Work request 1.
From the piece on Nos. 806-808 Broadway, pull out the passage from "In September 1852" to "up the remainder.", word for word.

Extract.
§
Thursday, June 4, 2015

The Gothic Revival Nos. 806-808 Broadway


In September 1852 Allen Dodworth opened his Dancing Academy in a new double-wide brownstone structure at Nos. 806 and 808 Broadway.  He and his family lived in part of the building while the magnificent Dodworth’s Hall made up the remainder. 

On September 16 The New York Times gushed “In this City of magnificent tastes, private enterprise, stimulated by boundless liberality, erects palaces, decorates and furnishes them in the style that may well be called royal, and after incurring an expense that would be deemed ruinous in plodding Europe, realizes vast fortunes by its brilliant experiments…Prosperous of a joyous temperament, and with hands open as the day, the people of New-York long ago determined that their amusements, like their business, should be conducted on a grand and magnificent scale—and they are.”
§
Work request 2.
Copy every one of the records below exactly, leaving out the pictures.
§
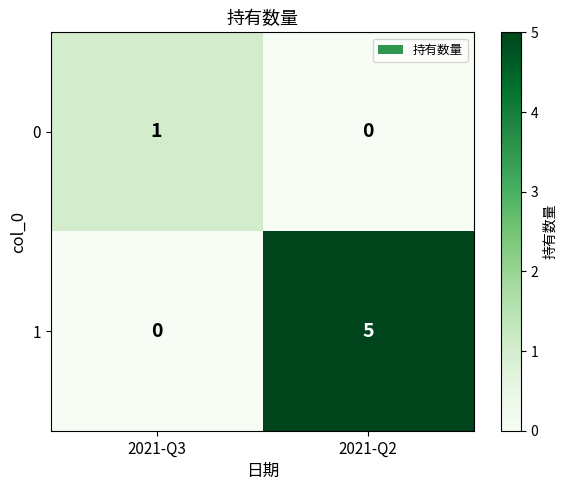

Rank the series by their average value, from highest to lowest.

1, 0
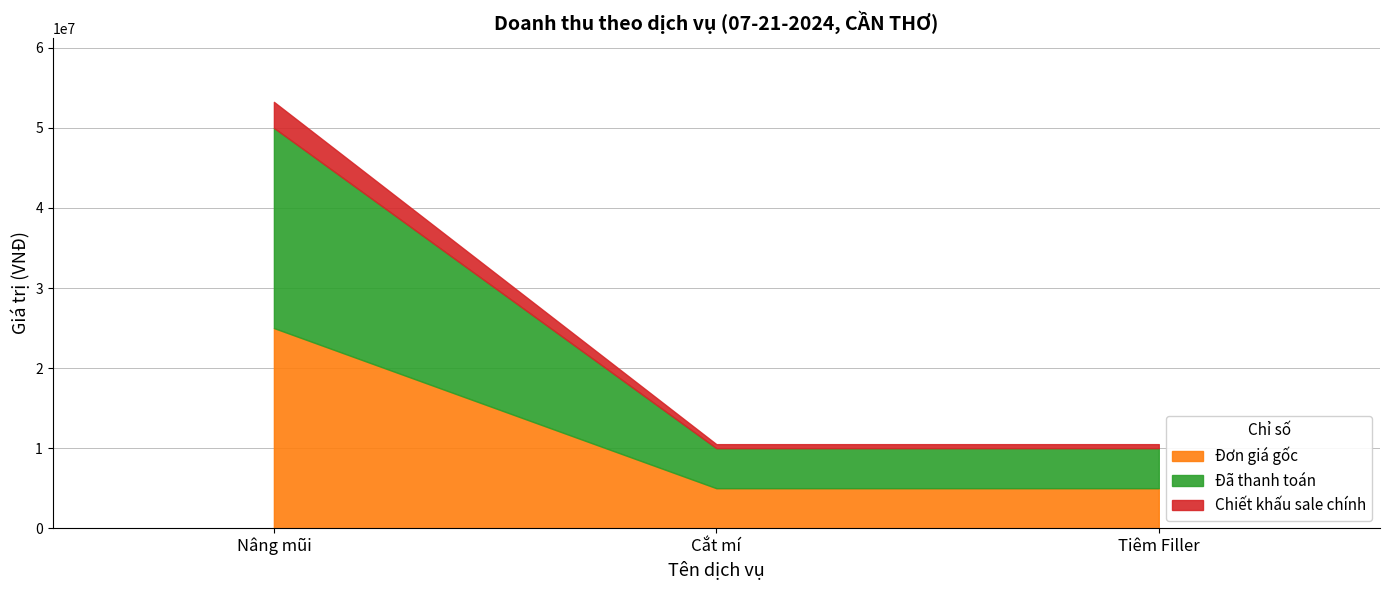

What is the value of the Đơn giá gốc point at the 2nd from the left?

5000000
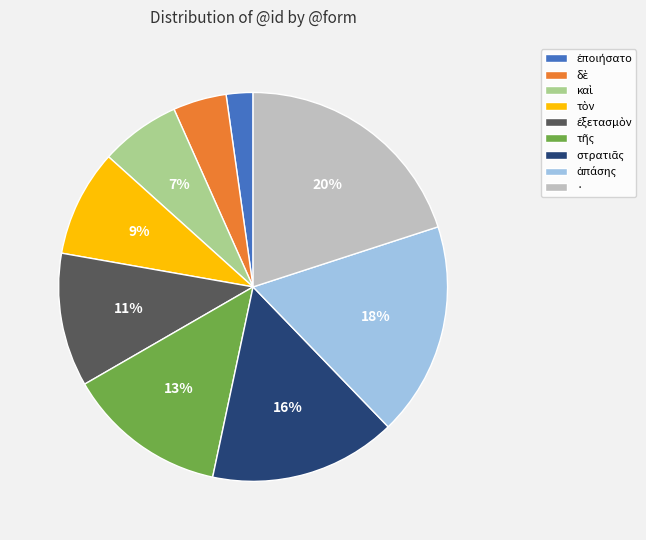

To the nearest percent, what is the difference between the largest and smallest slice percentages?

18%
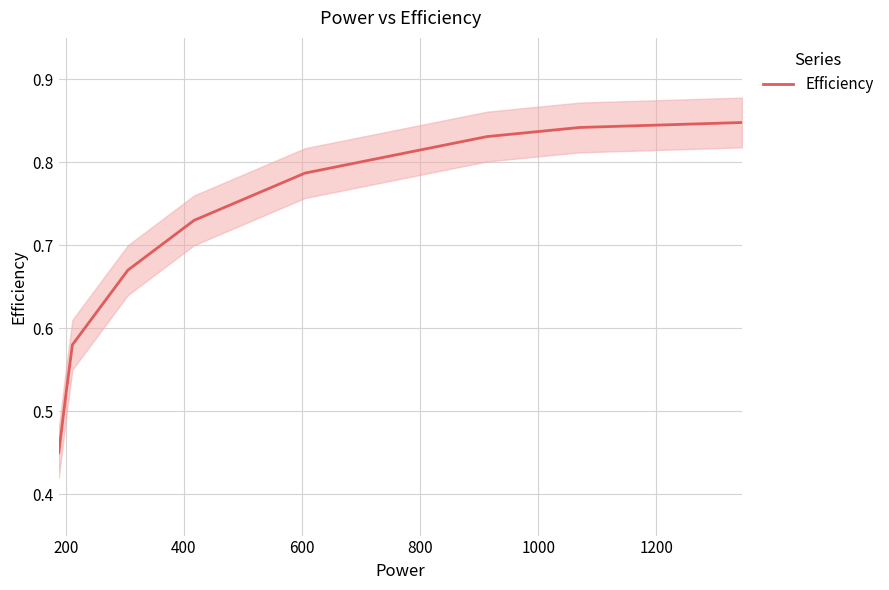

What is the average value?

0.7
§
Response 1.
In September 1852 Allen Dodworth opened his Dancing Academy in a new double-wide brownstone structure at Nos. 806 and 808 Broadway.  He and his family lived in part of the building while the magnificent Dodworth’s Hall made up the remainder.

Response 2.
Rank the series by their average value, from highest to lowest.

1, 0

What is the value of the Đơn giá gốc point at the 2nd from the left?

5000000

To the nearest percent, what is the difference between the largest and smallest slice percentages?

18%

What is the average value?

0.7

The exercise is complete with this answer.